**Problem details**
From the listing below, please restate exactly the lines beginning at the one with "text_box [259, 365, 373, 894]" and ending at the one with "Rendered at 2000 by 1125 pixels.", both included, and skip the pictures.

BEGIN

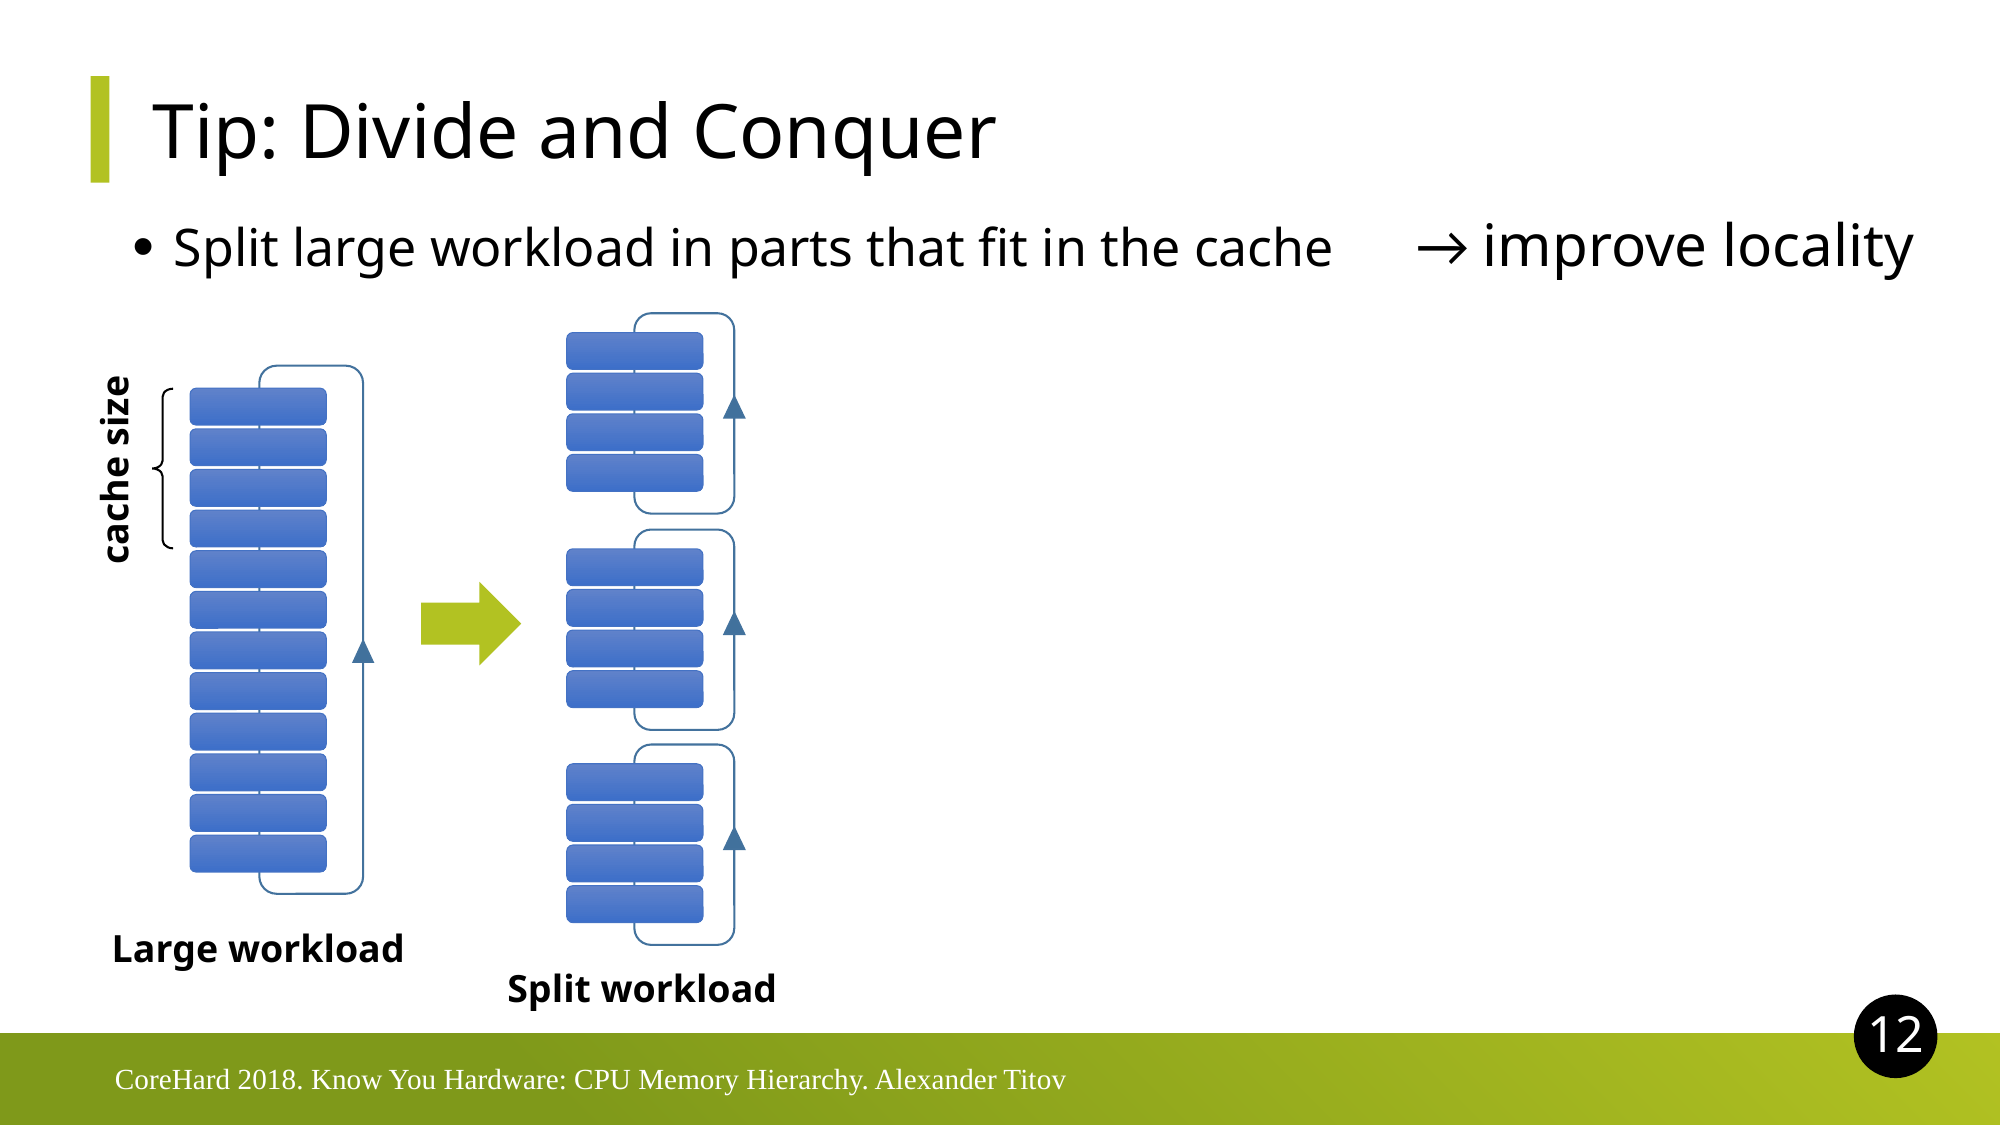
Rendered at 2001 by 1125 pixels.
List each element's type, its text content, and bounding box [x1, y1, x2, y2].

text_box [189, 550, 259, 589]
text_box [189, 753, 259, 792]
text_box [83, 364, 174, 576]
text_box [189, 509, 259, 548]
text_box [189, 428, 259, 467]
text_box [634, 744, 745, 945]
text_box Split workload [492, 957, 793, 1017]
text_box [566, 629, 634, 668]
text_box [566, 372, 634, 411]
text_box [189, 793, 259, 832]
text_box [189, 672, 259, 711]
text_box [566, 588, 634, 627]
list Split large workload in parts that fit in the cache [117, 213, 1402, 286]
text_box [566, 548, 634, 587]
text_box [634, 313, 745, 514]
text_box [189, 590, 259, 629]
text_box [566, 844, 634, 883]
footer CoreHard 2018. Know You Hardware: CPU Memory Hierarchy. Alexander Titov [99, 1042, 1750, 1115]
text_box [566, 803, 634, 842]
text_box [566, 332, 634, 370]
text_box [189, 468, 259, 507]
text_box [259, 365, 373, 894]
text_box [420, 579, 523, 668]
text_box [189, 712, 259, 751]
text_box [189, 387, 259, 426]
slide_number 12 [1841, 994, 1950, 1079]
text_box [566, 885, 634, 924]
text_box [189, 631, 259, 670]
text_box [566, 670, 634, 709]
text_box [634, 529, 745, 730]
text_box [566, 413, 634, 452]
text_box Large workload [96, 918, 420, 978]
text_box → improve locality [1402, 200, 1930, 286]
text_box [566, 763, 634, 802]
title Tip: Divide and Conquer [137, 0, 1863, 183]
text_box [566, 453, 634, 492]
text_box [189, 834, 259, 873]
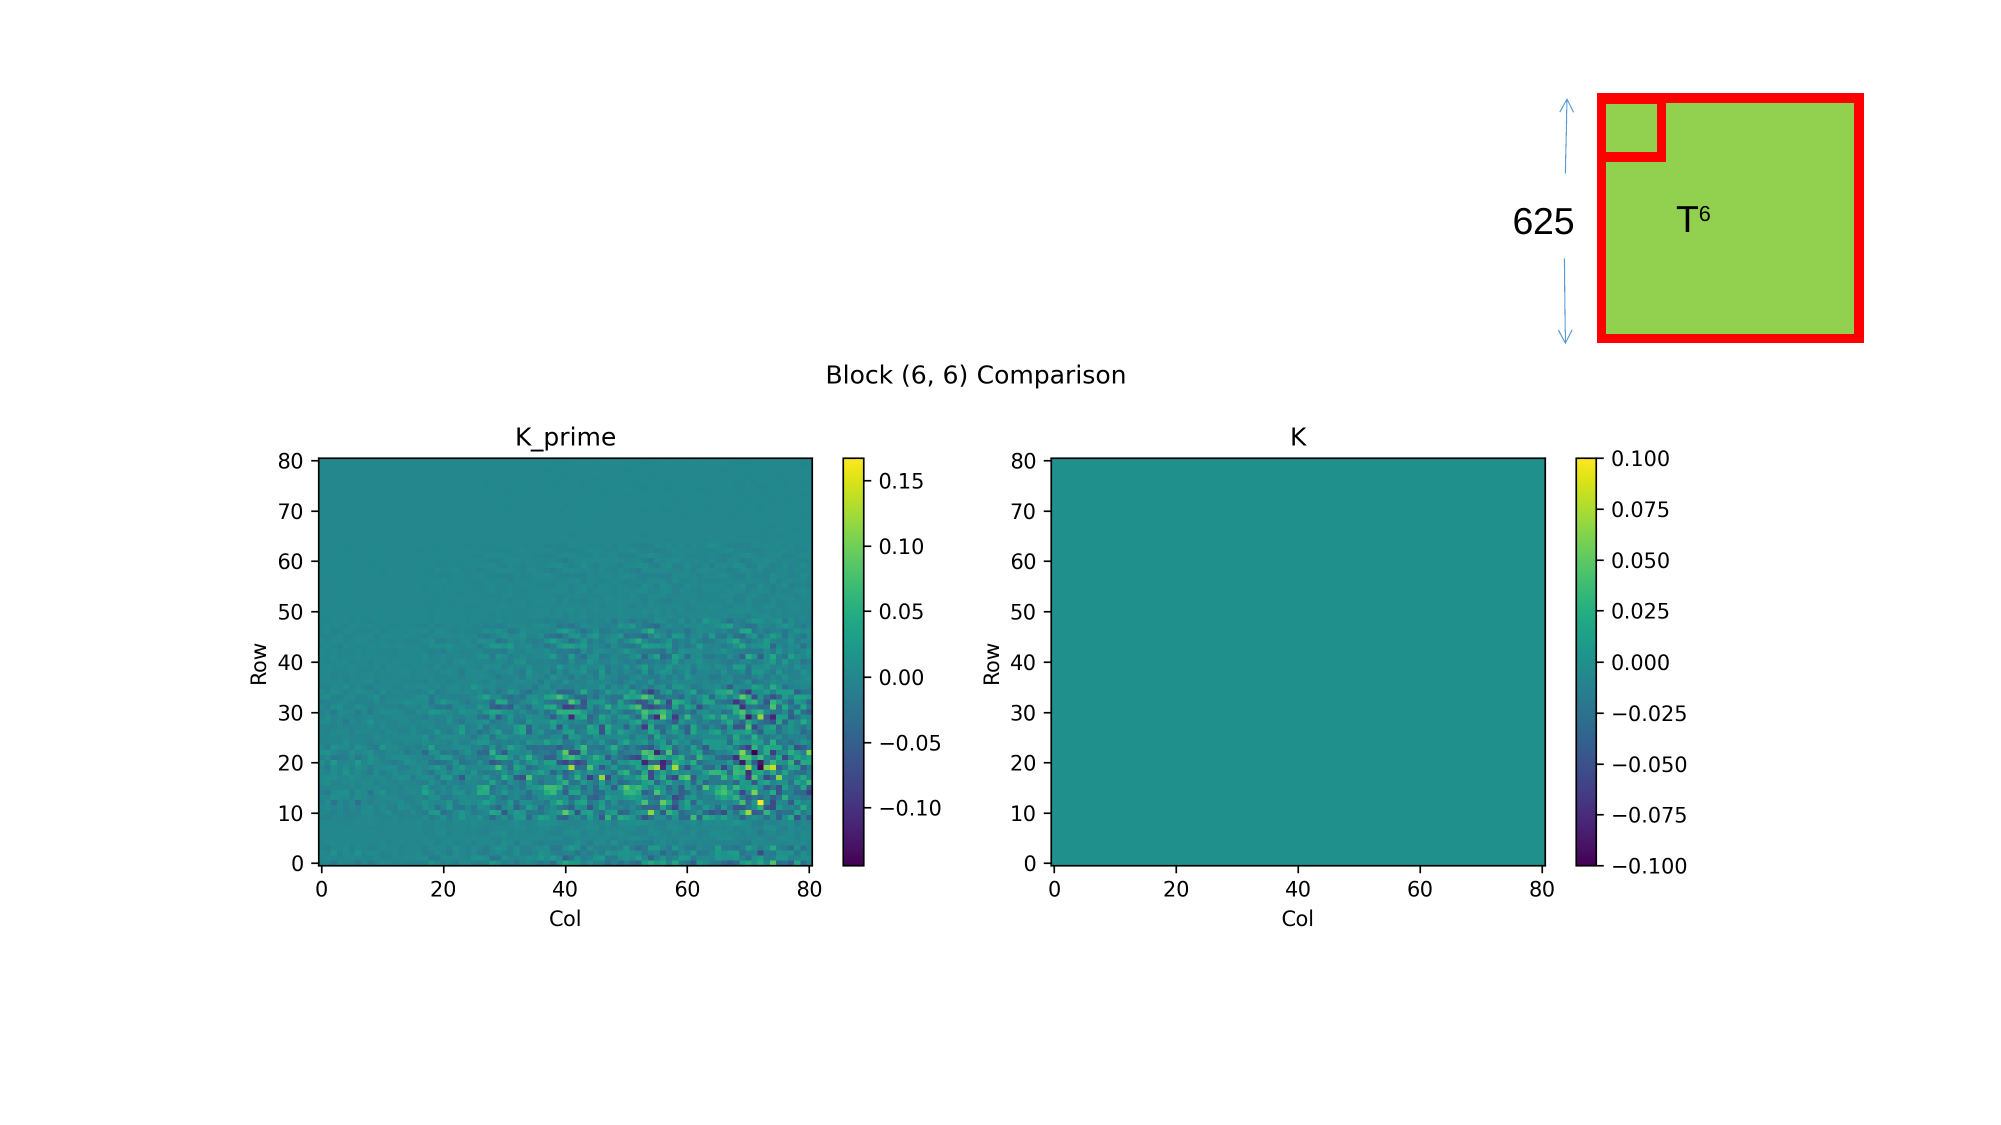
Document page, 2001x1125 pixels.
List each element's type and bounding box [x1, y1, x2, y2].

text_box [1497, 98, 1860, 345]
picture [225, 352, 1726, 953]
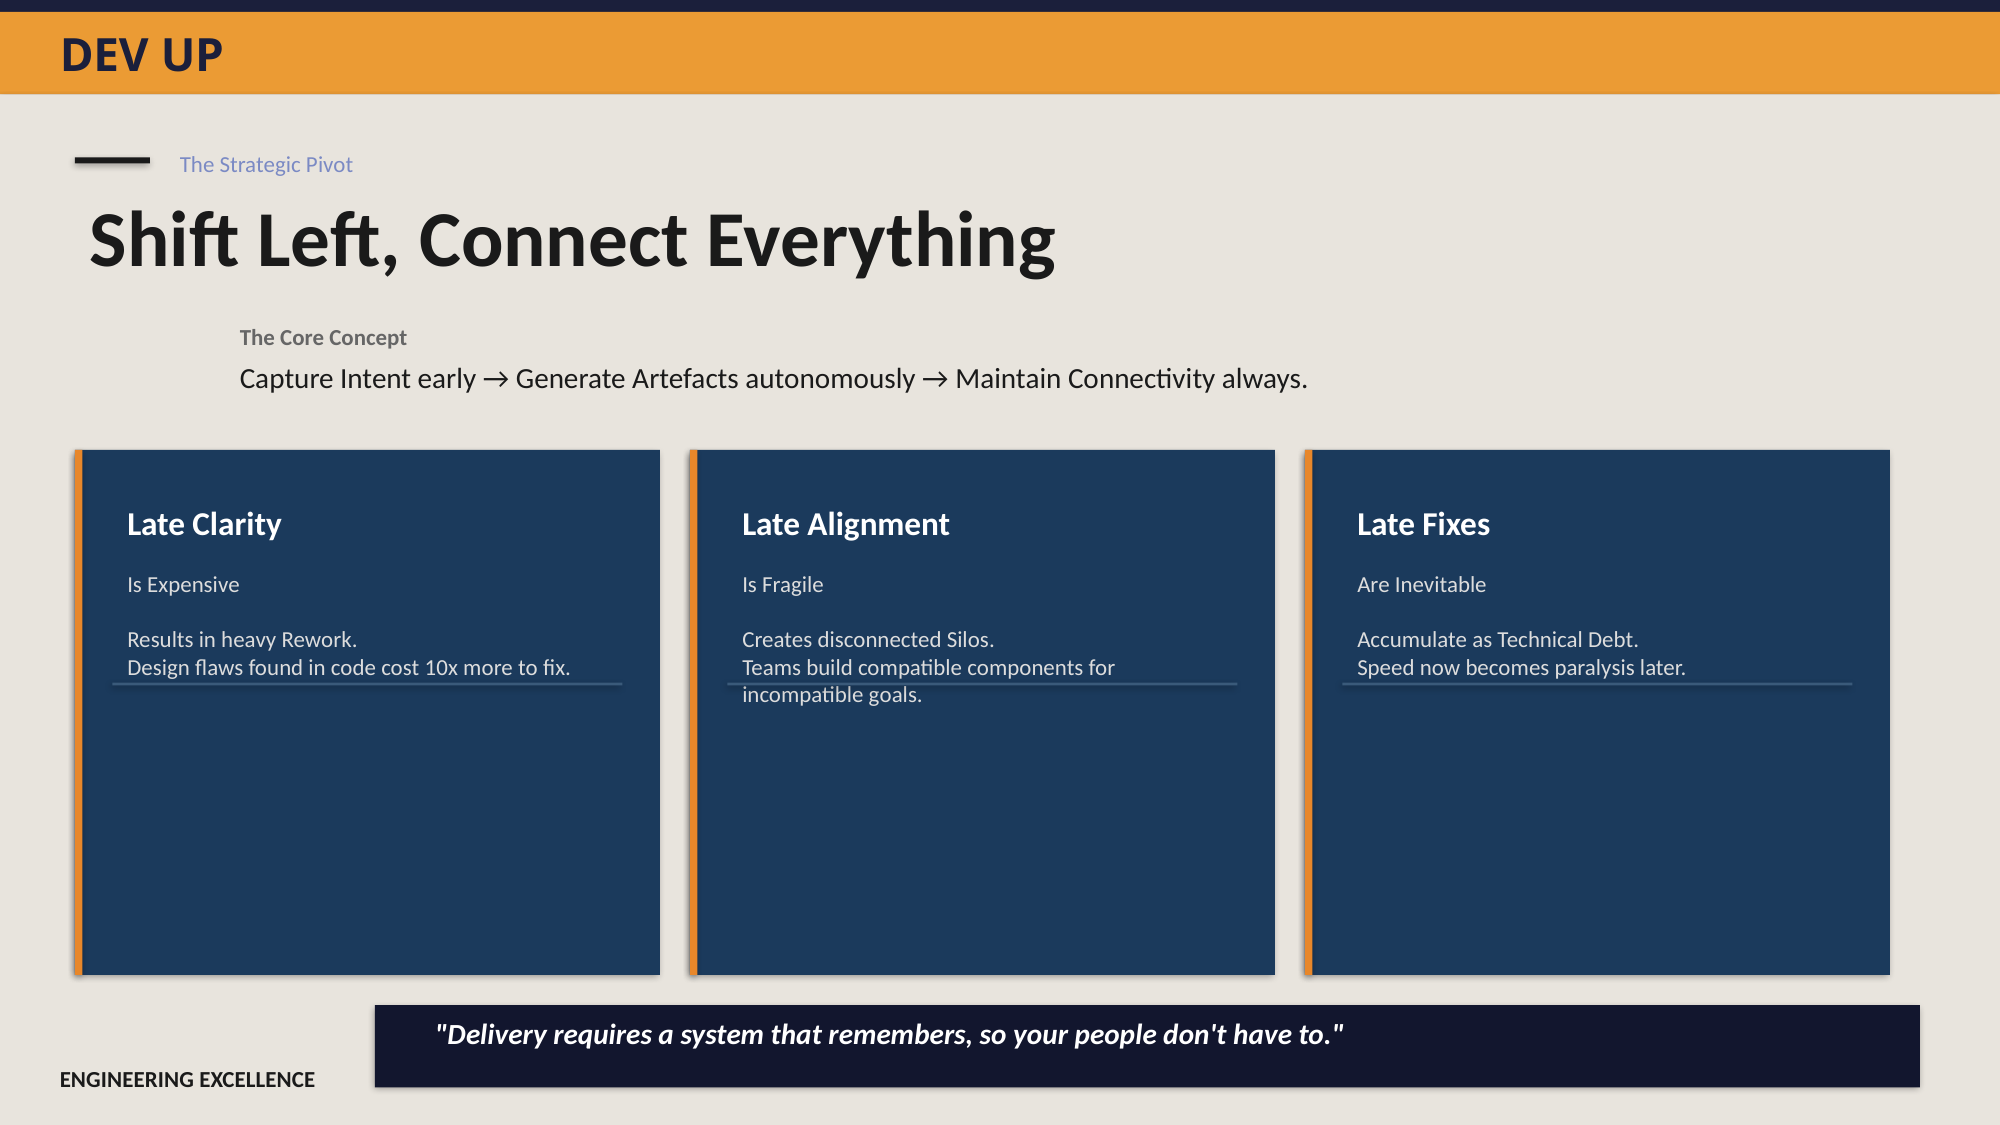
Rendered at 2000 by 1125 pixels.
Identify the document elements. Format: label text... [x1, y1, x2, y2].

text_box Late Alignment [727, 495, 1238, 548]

END

**Solution**
text_box [259, 365, 373, 894]
text_box [420, 579, 523, 668]
text_box [189, 712, 259, 751]
text_box [189, 387, 259, 426]
slide_number 12 [1841, 994, 1950, 1079]
text_box [566, 885, 634, 924]
text_box [189, 631, 259, 670]
text_box [566, 670, 634, 709]
text_box [634, 529, 745, 730]
text_box [566, 413, 634, 452]
text_box Large workload [96, 918, 420, 978]
text_box → improve locality [1402, 200, 1930, 286]
text_box [566, 763, 634, 802]
title Tip: Divide and Conquer [137, 0, 1863, 183]
text_box [566, 453, 634, 492]
text_box [189, 834, 259, 873]
Document page, 2001x1125 pixels.
List each element's type and bounding box [x1, y1, x2, y2].

text_box [1497, 98, 1860, 345]
picture [225, 352, 1726, 953]
Rendered at 2000 by 1125 pixels.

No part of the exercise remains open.